A Procuradoria Federal junto à Agência Nacional de Energia Elétrica (Aneel) estabeleceu um posicionamento decisivo sobre o imbróglio financeiro envolvendo a hidrelétrica de Belo Monte. O órgão jurídico descartou a possibilidade de incluir os R$ 416 milhões, referentes a encargos de transmissão não quitados pela Norte Energia, na Parcela de Ajuste (PA) do ciclo tarifário 2026/2027. Na prática, a decisão impede que essa conta seja transferida para os demais usuários do Sistema Interligado Nacional (SIN).
O parecer técnico enfatiza que, embora a disputa judicial sobre o pagamento do Eust (Encargos de Uso do Sistema de Transmissão) seja complexa, não existe qualquer determinação legal que autorize o rateio desse passivo entre terceiros. A Norte Energia, que opera com capacidade superior a 11 GW no Rio Xingu, iniciou pagamentos parciais por conta própria após decisões judiciais, gerando um desequilíbrio que a Associação Brasileira das Empresas de Transmissão de Energia Elétrica (Abrate) tentou, sem sucesso, mitigar via recomposição tarifária.
Entendimento jurídico e impacto no setor
A Abrate argumentava que as transmissoras estariam sofrendo um prejuízo injusto, classificando o débito como um evento extraordinário que ameaçaria a estabilidade econômica das concessões. A entidade buscava que a Aneel reconhecesse a necessidade de recomposição das Receitas Anuais Permitidas (RAP) como forma de preservar o fluxo de caixa das empresas que operam o sistema.

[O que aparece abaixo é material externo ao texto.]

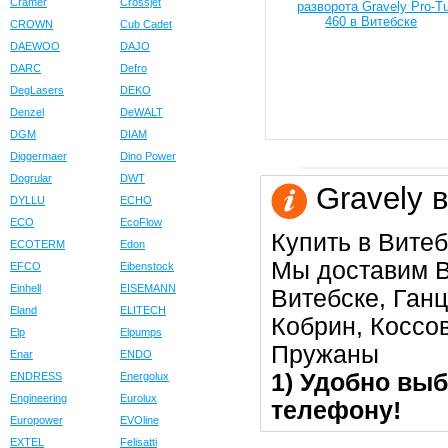
Cramer
Crossjet
CROWN
Cub Cadet
DAEWOO
DAJO
DARC
Defro
DegLasers
DEKO
Denzel
DeWALT
DGM
DIAM
Diggermaer
Dino Power
Dogrular
DWT
Gravely в
DYLLU
ECHO
ECO
EcoFlow
Купить в Витеб
ECOTERM
Edon
Мы доставим В
EFCO
Eibenstock
Einhell
EISEMANN
Витебске, Ган
Eland
ELITECH
Кобрин, Коссо
Elp
Elpumps
Пружаны
Enar
ENDO
1) Удобно выб
ENDRESS
Energolux
Engineering
Eurolux
телефону!
Europower
EVOline
EXTEL
Felisatti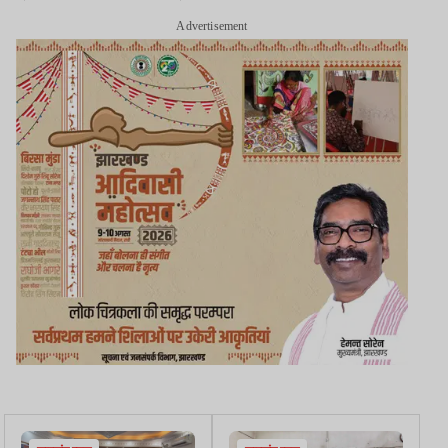
Advertisement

Contudo, o parecer da Procuradoria da Aneel foi enfático ao rejeitar a extensão dos efeitos judiciais a agentes alheios ao processo. Segundo o órgão, a Norte Energia interpretou de forma unilateral as decisões do TRF-1, assumindo os riscos financeiros dessa conduta.

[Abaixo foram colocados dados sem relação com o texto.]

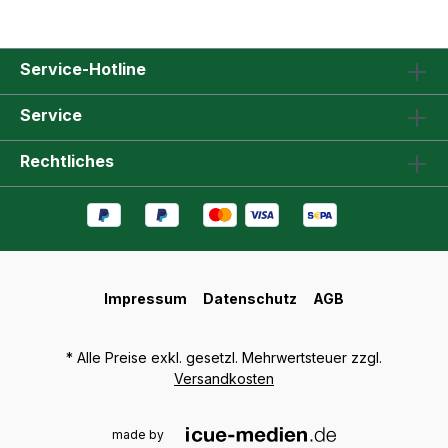
Service-Hotline
Service
Rechtliches
Impressum
Datenschutz
AGB
* Alle Preise exkl. gesetzl. Mehrwertsteuer zzgl.
Versandkosten
made by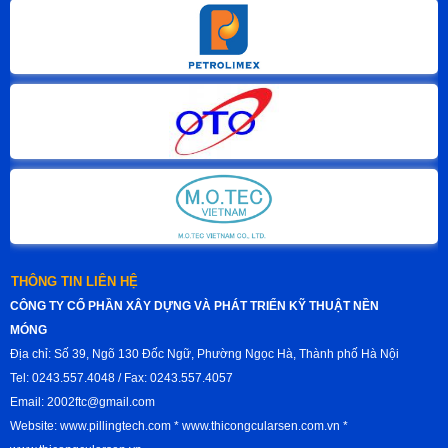
THÔNG TIN LIÊN HỆ
CÔNG TY CỔ PHẦN XÂY DỰNG VÀ PHÁT TRIỂN KỸ THUẬT NỀN
MÓNG
Địa chỉ: Số 39, Ngõ 130 Đốc Ngữ, Phường Ngọc Hà, Thành phố Hà Nội
Tel: 0243.557.4048 / Fax: 0243.557.4057
Email: 2002ftc@gmail.com
Website: www.pillingtech.com * www.thicongcularsen.com.vn *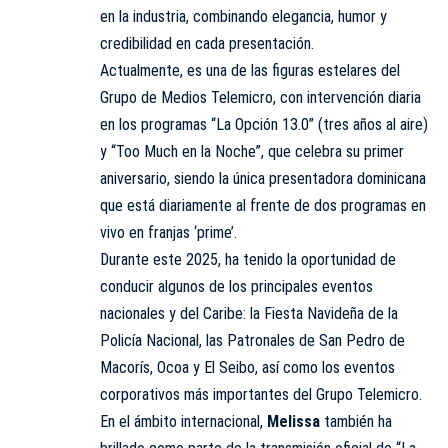
en la industria, combinando elegancia, humor y
credibilidad en cada presentación.
Actualmente, es una de las figuras estelares del
Grupo de Medios Telemicro, con intervención diaria
en los programas “La Opción 13.0” (tres años al aire)
y “Too Much en la Noche”, que celebra su primer
aniversario, siendo la única presentadora dominicana
que está diariamente al frente de dos programas en
vivo en franjas ‘prime’.
Durante este 2025, ha tenido la oportunidad de
conducir algunos de los principales eventos
nacionales y del Caribe: la Fiesta Navideña de la
Policía Nacional, las Patronales de San Pedro de
Macorís, Ocoa y El Seibo, así como los eventos
corporativos más importantes del Grupo Telemicro.
En el ámbito internacional,
Melissa
también ha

“As decisões judiciais devem ser interpretadas de forma restrita, sem ampliar seus efeitos para alcançar usuários que não participam do processo. Assim, uma decisão administrativa da Aneel que transferisse esses custos aos demais agentes do sistema extrapolaria o alcance do comando judicial.”
Cenário de incerteza e próximos passos
A origem da polêmica reside na discrepância entre a potência instalada da usina e sua efetiva entrega de energia, que varia drasticamente conforme a sazonalidade do Rio Xingu. Ao exigir pagar encargos apenas sobre o volume injetado no SIN, a Norte Energia desafiou a lógica regulatória tradicional, que cobra pela disponibilidade da infraestrutura de transmissão, e não pelo uso efetivo em megawatt-hora.

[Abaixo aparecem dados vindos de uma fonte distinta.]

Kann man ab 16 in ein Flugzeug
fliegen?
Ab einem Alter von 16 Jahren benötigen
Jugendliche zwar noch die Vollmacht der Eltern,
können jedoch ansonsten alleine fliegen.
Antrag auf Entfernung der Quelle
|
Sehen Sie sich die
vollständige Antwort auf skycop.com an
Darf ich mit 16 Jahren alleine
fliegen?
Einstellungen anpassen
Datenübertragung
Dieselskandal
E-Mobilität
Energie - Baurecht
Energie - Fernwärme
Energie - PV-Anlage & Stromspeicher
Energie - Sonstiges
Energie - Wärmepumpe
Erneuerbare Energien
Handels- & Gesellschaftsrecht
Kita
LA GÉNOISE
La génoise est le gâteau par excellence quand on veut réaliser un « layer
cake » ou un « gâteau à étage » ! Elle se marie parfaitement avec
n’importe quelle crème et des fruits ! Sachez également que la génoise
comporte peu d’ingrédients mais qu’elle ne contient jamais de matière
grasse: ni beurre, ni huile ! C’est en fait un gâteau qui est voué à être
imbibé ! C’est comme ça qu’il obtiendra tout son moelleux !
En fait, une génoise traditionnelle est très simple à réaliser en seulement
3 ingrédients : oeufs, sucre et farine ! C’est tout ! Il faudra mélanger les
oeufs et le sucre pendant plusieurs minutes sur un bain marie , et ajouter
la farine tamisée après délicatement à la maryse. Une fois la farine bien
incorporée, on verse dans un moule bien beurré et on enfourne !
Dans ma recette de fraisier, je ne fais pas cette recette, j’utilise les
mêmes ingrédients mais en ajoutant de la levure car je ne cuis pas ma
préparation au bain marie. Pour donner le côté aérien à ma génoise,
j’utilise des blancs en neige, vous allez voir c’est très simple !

Para a Aneel, a solução para o passivo bilionário não deve ser o socorro tarifário coletivo, mas sim a cobrança direta da geradora. Enquanto o embate judicial segue seu curso, a agência já solicitou ao Operador Nacional do Sistema Elétrico (ONS) um relatório detalhado com a situação atualizada dos pagamentos. Este levantamento servirá para embasar o monitoramento da inadimplência, que permanece como um ponto de atenção para a segurança jurídica e o equilíbrio financeiro do setor elétrico brasileiro nos próximos anos.